The new French franc envisaged by the anti-euro presidential candidate would slump to reflect the higher risk premium that foreign holders of France’s bonds and stocks would demand if the nation exits the currency union, according to John Normand, London-based head of foreign-exchange, commodities and international rates research at the bank. That would be a similar move to the decline seen in the pound since the Brexit vote.
Currency reform has become a central feature of Le Pen’s campaign, even as her vision for the new tender has appeared to shift and France’s political system makes such a change difficult. The National Front candidate, who polls say will fall short of winning the Presidency, said Wednesday that she’d introduce a new franc at a rate of one-to-one to the euro and then allow it to fluctuate.
The preference of Le Pen’s National Front party for loose monetary and fiscal policies amid rising inflationary expectations also could weaken a new franc, according to JPMorgan. Still, losses would be limited as France’s economic fundamentals resemble those of core euro-area nations, the bank said, meaning the projected decline would be small relative to the average 50 percent depreciation that has resulted from various countries’ balance of payments crises and other regime changes over the past 25 years.

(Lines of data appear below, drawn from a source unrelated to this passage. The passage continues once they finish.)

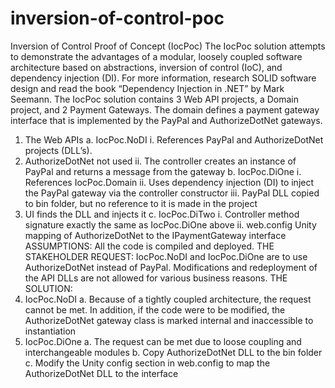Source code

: # inversion-of-control-poc
Inversion of Control Proof of Concept (IocPoc)
The IocPoc solution attempts to demonstrate the advantages of a modular, loosely coupled software architecture based on abstractions, inversion of control (IoC), and dependency injection (DI). For more information, research SOLID software design and read the book “Dependency Injection in .NET” by Mark Seemann.
The IocPoc solution contains 3 Web API projects, a Domain project, and 2 Payment Gateways. The domain defines a payment gateway interface that is implemented by the PayPal and AuthorizeDotNet gateways. 
1.	The Web APIs
a.	IocPoc.NoDI
i.	References PayPal and AuthorizeDotNet projects (DLL’s).
1.	AuthorizeDotNet not used
ii.	The controller creates an instance of PayPal and returns a message from the gateway
b.	IocPoc.DiOne
i.	References IocPoc.Domain
ii.	Uses dependency injection (DI) to inject the PayPal gateway via the controller constructor
iii.	PayPal DLL copied to bin folder, but no reference to it is made in the project
1.	UI finds the DLL and injects it
c.	IocPoc.DiTwo
i.	Controller method signature exactly the same as IocPoc.DiOne above
ii.	web.config Unity mapping of AuthorizeDotNet to the IPaymentGateway interface
ASSUMPTIONS:
All the code is compiled and deployed. 
THE STAKEHOLDER REQUEST:
IocPoc.NoDI and IocPoc.DiOne are to use AuthorizeDotNet instead of PayPal. Modifications and redeployment of the API DLLs are not allowed for various business reasons. 
THE SOLUTION:
1.	IocPoc.NoDI
a.	Because of a tightly coupled architecture, the request cannot be met. In addition, if the code were to be modified, the AuthorizeDotNet gateway class is marked internal and inaccessible to instantiation
2.	IocPoc.DiOne
a.	The request can be met due to loose coupling and interchangeable modules
b.	Copy AuthorizeDotNet DLL to the bin folder
c.	Modify the Unity config section in web.config to map the AuthorizeDotNet DLL to the interface
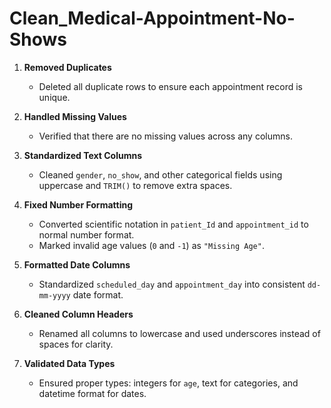 # Clean_Medical-Appointment-No-Shows

1. **Removed Duplicates**

   * Deleted all duplicate rows to ensure each appointment record is unique.

2. **Handled Missing Values**

   * Verified that there are no missing values across any columns.

3. **Standardized Text Columns**

   * Cleaned `gender`, `no_show`, and other categorical fields using uppercase and `TRIM()` to remove extra spaces.

4. **Fixed Number Formatting**

   * Converted scientific notation in `patient_Id` and `appointment_id` to normal number format.
   * Marked invalid age values (`0` and `-1`) as `"Missing Age"`.

5. **Formatted Date Columns**

   * Standardized `scheduled_day` and `appointment_day` into consistent `dd-mm-yyyy` date format.

6. **Cleaned Column Headers**

   * Renamed all columns to lowercase and used underscores instead of spaces for clarity.

7. **Validated Data Types**

   * Ensured proper types: integers for `age`, text for categories, and datetime format for dates.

“The magnitude of a currency undershoot would depend on how fiscal-monetary policies interact with possible capital controls during the exit process,” Normand wrote in a note to clients. “The successor regime won’t resemble the explicit strong-franc policy of the late 1980s and early 1990s. A weak franc characterized by 10 percent to 20 percent trade-weighted depreciation seems reasonable.”
The euro would fall by about 10 percent versus the dollar over a few weeks on a Le Pen victory, JPMorgan said in a note in February. The bank didn’t provide any estimate on potential euro declines in case France chose to exit the currency union.
France is the only core euro-area nation classified as net international debtor and non-residents have a sizable exposure to the country, owning at least 1 trillion euros ($1.05 trillion) of government bonds, 800 billion euros of equities and with 600 billion euros of corporate direct investment, JPMorgan says. This would make a new currency vulnerable to declines, the bank adds.
Even if Le Pen wins the election, introducing a new currency would require holding - and winning - a referendum over the euro. Also, she needs to manage a majority in parliament in June to be able pursue her plans, a major hurdle for her party which has never had more than two lawmakers in the National Assembly with the current voting system.